Singapore yesterday sentenced four Bangladeshis to between two and five years in jail after they pleaded guilty to raising money for an alleged Islamist terror plot in their home nation.
Muslim-majority Bangladesh has seen a spate of brutal attacks on secular bloggers and religious minorities, with gunmen killing 20 hostages — mainly foreigners — at an upmarket restaurant in the capital Dhaka earlier this month. The attack was claimed by the Islamic State group.
District Judge Kessler Soh said in handing down the sentences that terrorism presents a “threat not just to our community, but the international community at large.”
Court documents said the men contributed, collected or possessed funds for the alleged plot ranging from S$60 (US$44) to S$1,360 to help fund a terror campaign in their homeland.
“Terrorism financing and any act of supporting terrorism must be roundly condemned and deterred,” the judge said.
Ringleader Rahman Mizanur, 31, was jailed for five years. Two others were each jailed for two-and-a-half years and the fourth man got two years.
The four, the first suspects to be prosecuted in Singapore under a new anti-terror law, were brought to court with their hands and feet shackled, and under heavy security by members of the city-state’s elite Gurkha unit.

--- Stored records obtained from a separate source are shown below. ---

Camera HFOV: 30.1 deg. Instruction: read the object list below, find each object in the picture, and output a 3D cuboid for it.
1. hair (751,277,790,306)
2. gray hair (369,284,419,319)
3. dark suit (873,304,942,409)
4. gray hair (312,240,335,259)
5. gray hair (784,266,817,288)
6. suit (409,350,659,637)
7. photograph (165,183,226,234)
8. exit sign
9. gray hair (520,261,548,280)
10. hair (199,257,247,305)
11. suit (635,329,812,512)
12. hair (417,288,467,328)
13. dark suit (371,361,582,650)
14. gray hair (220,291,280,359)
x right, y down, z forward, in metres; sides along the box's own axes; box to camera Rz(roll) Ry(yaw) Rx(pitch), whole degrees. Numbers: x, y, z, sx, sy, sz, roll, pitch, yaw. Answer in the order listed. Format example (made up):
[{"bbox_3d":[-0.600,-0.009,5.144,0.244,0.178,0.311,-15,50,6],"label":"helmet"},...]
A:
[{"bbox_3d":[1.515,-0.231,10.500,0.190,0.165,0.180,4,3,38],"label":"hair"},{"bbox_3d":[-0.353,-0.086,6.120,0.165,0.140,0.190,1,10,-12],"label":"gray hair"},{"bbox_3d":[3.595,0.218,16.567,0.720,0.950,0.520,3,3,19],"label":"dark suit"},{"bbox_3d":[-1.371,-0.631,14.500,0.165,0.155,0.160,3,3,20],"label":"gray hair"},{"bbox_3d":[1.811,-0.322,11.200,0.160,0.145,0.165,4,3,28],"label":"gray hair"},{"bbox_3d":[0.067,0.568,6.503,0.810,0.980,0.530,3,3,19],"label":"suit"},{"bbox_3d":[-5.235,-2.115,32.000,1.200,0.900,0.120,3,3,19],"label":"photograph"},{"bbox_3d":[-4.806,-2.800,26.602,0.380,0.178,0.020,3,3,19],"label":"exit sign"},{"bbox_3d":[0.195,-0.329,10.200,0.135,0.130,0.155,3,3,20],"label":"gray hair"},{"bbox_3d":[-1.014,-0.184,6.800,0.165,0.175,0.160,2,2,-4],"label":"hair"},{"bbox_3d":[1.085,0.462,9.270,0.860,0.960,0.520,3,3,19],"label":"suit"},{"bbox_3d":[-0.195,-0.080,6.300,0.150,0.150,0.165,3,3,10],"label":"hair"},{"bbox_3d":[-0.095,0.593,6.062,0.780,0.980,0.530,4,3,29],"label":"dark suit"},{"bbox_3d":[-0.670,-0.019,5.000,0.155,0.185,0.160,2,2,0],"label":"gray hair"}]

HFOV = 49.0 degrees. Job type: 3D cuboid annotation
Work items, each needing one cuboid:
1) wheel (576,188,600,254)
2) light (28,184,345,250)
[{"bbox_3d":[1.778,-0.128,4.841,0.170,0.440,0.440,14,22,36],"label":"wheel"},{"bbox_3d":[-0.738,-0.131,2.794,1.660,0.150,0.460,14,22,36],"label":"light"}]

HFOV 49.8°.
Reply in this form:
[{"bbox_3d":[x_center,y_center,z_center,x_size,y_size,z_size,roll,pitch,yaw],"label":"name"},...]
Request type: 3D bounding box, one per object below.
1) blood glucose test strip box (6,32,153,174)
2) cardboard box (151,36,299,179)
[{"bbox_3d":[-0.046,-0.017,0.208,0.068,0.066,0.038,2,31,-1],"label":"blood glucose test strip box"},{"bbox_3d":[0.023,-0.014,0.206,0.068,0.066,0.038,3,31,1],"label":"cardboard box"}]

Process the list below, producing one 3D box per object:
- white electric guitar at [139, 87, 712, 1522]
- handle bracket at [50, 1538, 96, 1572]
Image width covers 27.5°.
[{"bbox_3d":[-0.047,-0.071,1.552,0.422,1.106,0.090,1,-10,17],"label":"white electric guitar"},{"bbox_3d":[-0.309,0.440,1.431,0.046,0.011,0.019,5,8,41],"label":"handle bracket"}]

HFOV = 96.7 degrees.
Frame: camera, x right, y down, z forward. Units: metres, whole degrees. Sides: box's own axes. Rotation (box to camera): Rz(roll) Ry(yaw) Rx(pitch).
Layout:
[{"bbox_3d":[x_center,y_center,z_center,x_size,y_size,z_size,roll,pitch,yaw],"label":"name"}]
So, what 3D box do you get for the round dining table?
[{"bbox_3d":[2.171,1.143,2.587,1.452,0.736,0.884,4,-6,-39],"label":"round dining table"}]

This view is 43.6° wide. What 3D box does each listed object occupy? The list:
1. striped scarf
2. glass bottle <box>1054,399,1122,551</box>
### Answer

State prosecutors said the group formed an organization called the Islamic State of Bangladesh, which also planned to overthrow the Bangladeshi government “by means of an armed struggle in order to establish part of the caliphate in Bangladesh.”
Prosecutors also said that the men formed the group “with a view to eventually joining up with” the Islamic State group.
Mizanur had tried several times to join the Islamic State group in Syria, but could not get the required visas to Turkey or Algeria, court documents showed.
Bangladesh denies the Islamic State has made inroads in the nation, blaming attacks on homegrown extremist groups.
The men’s actions, including meeting in parks to plan and recruit, “show that the offenses... were premeditated and carefully planned over a period of time,” prosecutors said.
The Singaporean Ministry of the Interior had earlier said that items seized from the men included manuals on how to make bombs and how to use a 0.5 caliber sniper rifle, along with a list of Bangladeshi government and military officials targeted for attack.
Most of the men had been working in the construction sector in Singapore, which depends heavily on Bangladeshis and other foreign workers.
The four defended themselves during the trial as they were unable to afford their own counsel and people accused with terrorist financing do not qualify for legal aid from the state.
They were among a second group of Bangladeshis rounded up in Singapore since 27 were arrested late last year, also over alleged plots in their homeland.
All of the first group have since been deported.
Two from the second group have cases still pending and two others have yet to be charged, but are detained under a terrorism law which allows for detention without trial.